Lightly indignant and stupefied at once, in the days of divine repose we moved in another caravan. Behind us dreams, ahead, phantasmagoria. Confined by languages, desires, memories, silences, recipes, and complaints, we saw ourselves suddenly pulled into the illusions and tears of the adults who we examined during the week in equally surprising incidents, when they entered or left their shifts: a savory and copious selection on the imaginary table; exotic morsels of memory like sweets, and little porcelain figurines – those daily glories completely wasted – but who on Sundays, in all their splendor, made us little and tiny little Spaniards. Time meaning nothing when the factory time-stamper stopped.

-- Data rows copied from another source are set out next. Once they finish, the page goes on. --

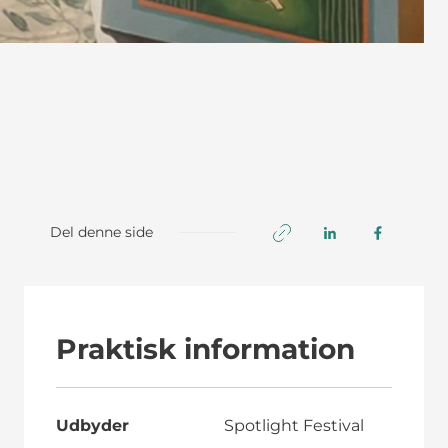
Del denne side
Praktisk information
Udbyder
Spotlight Festival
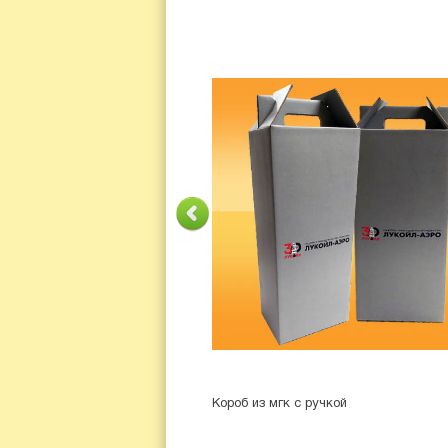
Короб из мгк с ручкой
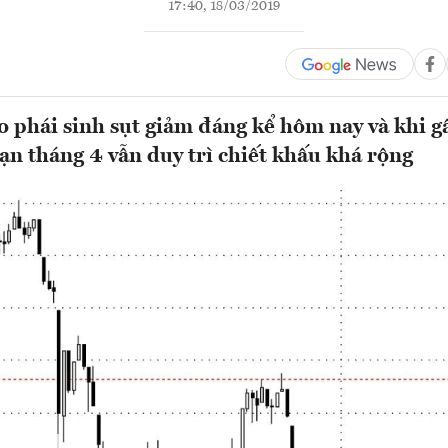
17:40, 18/03/2019
o phái sinh sụt giảm đáng kể hôm nay và khi 
hạn tháng 4 vẫn duy trì chiết khấu khá rộng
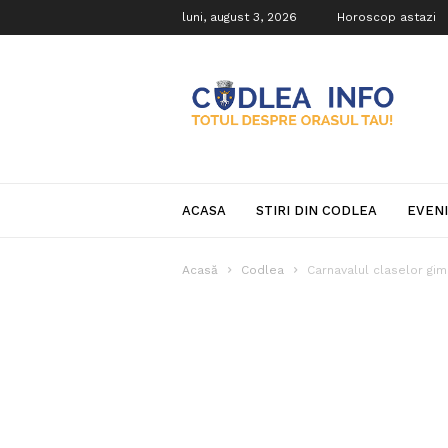
luni, august 3, 2026
Horoscop astazi
Codlea
Info
ACASA
STIRI DIN CODLEA
EVEN
Acasă
Codlea
Carnavalul claselor gim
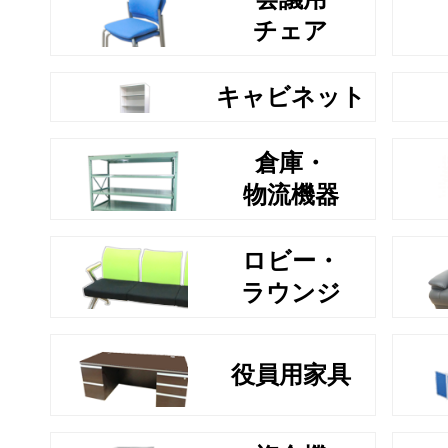
チェア
キャビネット
倉庫・
物流機器
ロビー・
ラウンジ
役員用家具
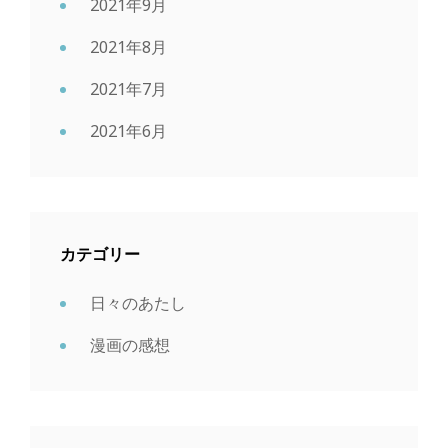
2021年9月
2021年8月
2021年7月
2021年6月
カテゴリー
日々のあたし
漫画の感想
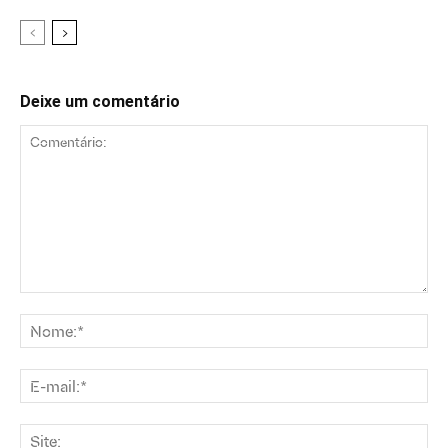
Deixe um comentário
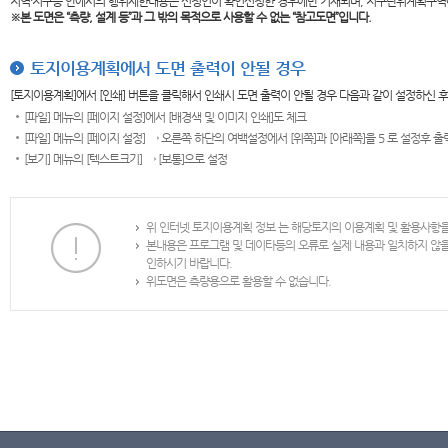
지역·지구등 안에서의 행위제한내용은 신청인이 확인신청한 경우에만 기재되며, 지구단위계획구역
※본 도면은
“측량, 설계 등”과 그 밖의 목적으로 사용할 수 없는 “참고도면”입니다.
토지이용계획에서 도면 출력이 안될 경우
[토지이용계획]에서 [인쇄] 버튼을 클릭해서 인쇄시 도면 출력이 안될 경우 다음과 같이 설정하신 
[파일] 메뉴의 [페이지 설정]에서 [배경색 및 이미지 인쇄]도 체크
[파일] 메뉴의 [페이지 설정] → 오른쪽 하단의 여백설정에서 [위쪽]과 [아래쪽]을 5 로 설정후 
[보기] 메뉴의 [텍스트크기] → [보통]으로 설정
위 인터넷 토지이용계획 정보 는 해당토지의 이용계획 및 활용사항
본내용은 프로그램 및 데이타등의 오류로 실제 내용과 일치하지 않
인하시기 바랍니다.
위도면은 측량용으로 활용할 수 없습니다.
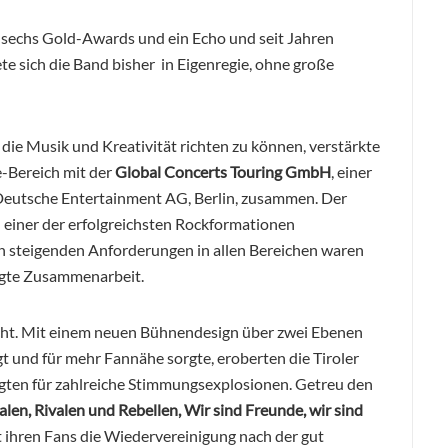
 sechs Gold-Awards und ein Echo und seit Jahren
e sich die Band bisher in Eigenregie, ohne große
ie Musik und Kreativität richten zu können, verstärkte
ve-Bereich mit der
Global Concerts Touring GmbH
, einer
eutsche Entertainment AG, Berlin, zusammen. Der
zu einer der erfolgreichsten Rockformationen
 steigenden Anforderungen in allen Bereichen waren
elegte Zusammenarbeit.
cht. Mit einem neuen Bühnendesign über zwei Ebenen
gt und für mehr Fannähe sorgte, eroberten die Tiroler
gten für zahlreiche Stimmungsexplosionen. Getreu den
alen, Rivalen und Rebellen, Wir sind Freunde, wir sind
 ihren Fans die Wiedervereinigung nach der gut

So they adorned me and exterminated me very Spanishly. They washed, groomed and perfumed me. “Heno de Pravia” they called that damned fragrance. I don’t know how many leagues it travelled on the wind. I penetrated through people and landscapes, leaving an odorless substance that brought on the ancestors, the reason we carried liters of that contraband cologne, always when we crossed the French-German border at Kehl, on our way back from Spain. Sundays I understood why. The working days, without a doubt, I couldn’ t help seeing myself changed into a chubby-cheeked Black Forest rascal who looked well fed, local and robust in Lederhosen, those short little trousers made of deer-skin, which were never to be washed, and which, apart from covering and revealing certain parts, served to clean the fat off the knives they used to cut the Speck. And not only in August.

There I saw myself again: untied and tied at once, before another distinct language that smelled of earth, which made forget the dead and which, though I would realize it much later, would reject us. Which hat to reject us. German without being German. Spanish without being Spanish. In movement: I. And, among my “Is”, consciousness.

A master of the rules of the games of the place that little by little were being seen outside of the game, just as he kept entering, dominating the rules in order to break them.

My little lair, my peculiar hideout, in those days, was under a balcony, a kind of wooden veranda, already aging and raised on stilts, that served as a lookout. My place. Behind heaps of kindling, stacked against the cold of winter:

A desk I had constructed of a few swiped fruit boxes, and paper –the tatters of paid invoices and snippets of bills that I had saved from certain death in the bonfire– and pencils. We were intimate friends. Accomplices.